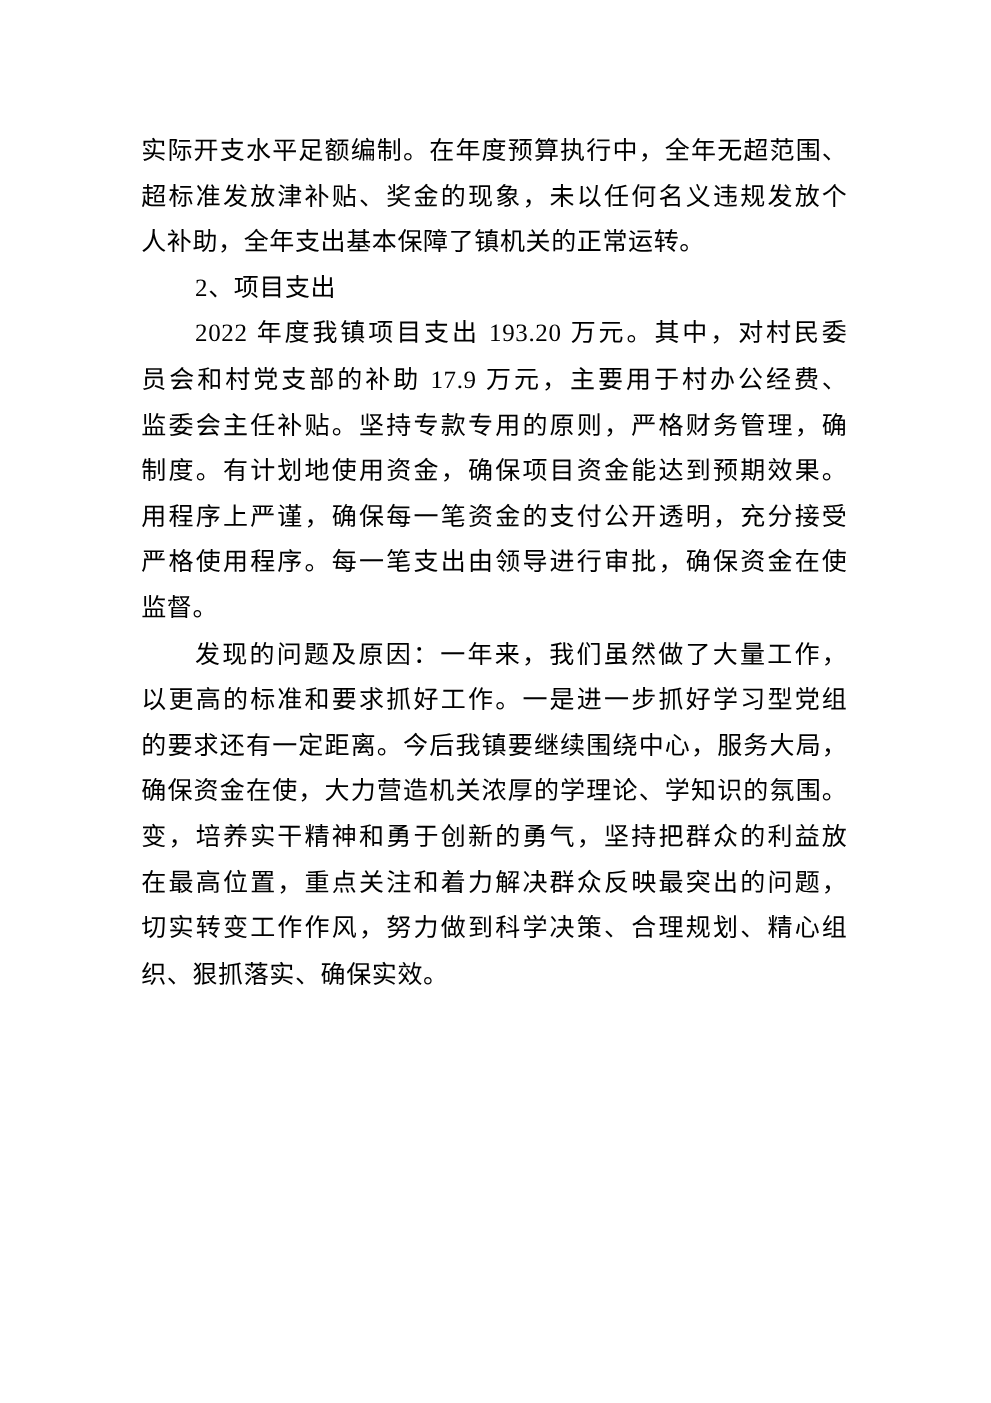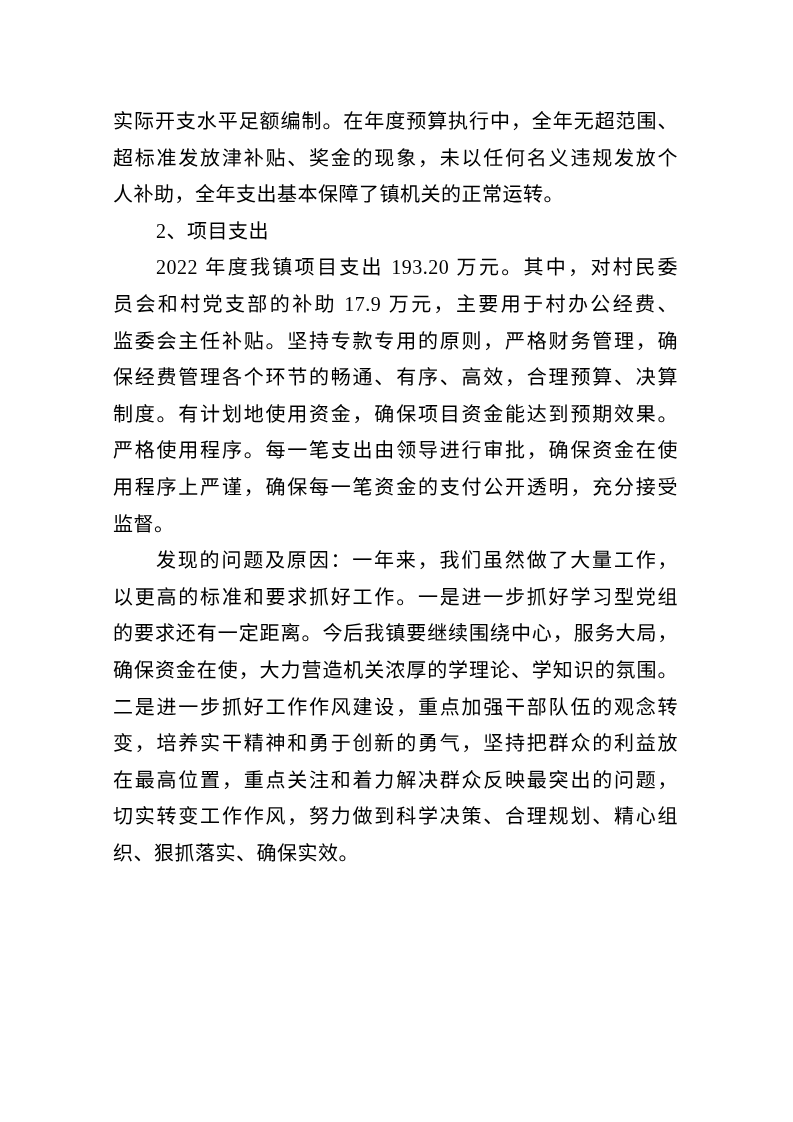--- a/index.html
+++ b/index.html
@@ -57,7 +57,6 @@
     <div class="line fill indent">2022 年度我镇项目支出 193.20 万元。其中，对村民委</div>
     <div class="line fill">员会和村党支部的补助 17.9 万元，主要用于村办公经费、</div>
     <div class="line fill">监委会主任补贴。坚持专款专用的原则，严格财务管理，确</div>
-    <div class="line fill">保经费管理各个环节的畅通、有序、高效，合理预算、决算</div>
     <div class="line fill">制度。有计划地使用资金，确保项目资金能达到预期效果。</div>
     <div class="line fill">严格使用程序。每一笔支出由领导进行审批，确保资金在使</div>
     <div class="line fill">用程序上严谨，确保每一笔资金的支付公开透明，充分接受</div>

▸ **Exercise objective**
None of the pictures should appear, though every line of the data above must be reproduced exactly.

▸ **Reply to the task**
--- a/index.html
+++ b/index.html
@@ -57,7 +57,6 @@
     <div class="line fill indent">2022 年度我镇项目支出 193.20 万元。其中，对村民委</div>
     <div class="line fill">员会和村党支部的补助 17.9 万元，主要用于村办公经费、</div>
     <div class="line fill">监委会主任补贴。坚持专款专用的原则，严格财务管理，确</div>
-    <div class="line fill">保经费管理各个环节的畅通、有序、高效，合理预算、决算</div>
     <div class="line fill">制度。有计划地使用资金，确保项目资金能达到预期效果。</div>
     <div class="line fill">严格使用程序。每一笔支出由领导进行审批，确保资金在使</div>
     <div class="line fill">用程序上严谨，确保每一笔资金的支付公开透明，充分接受</div>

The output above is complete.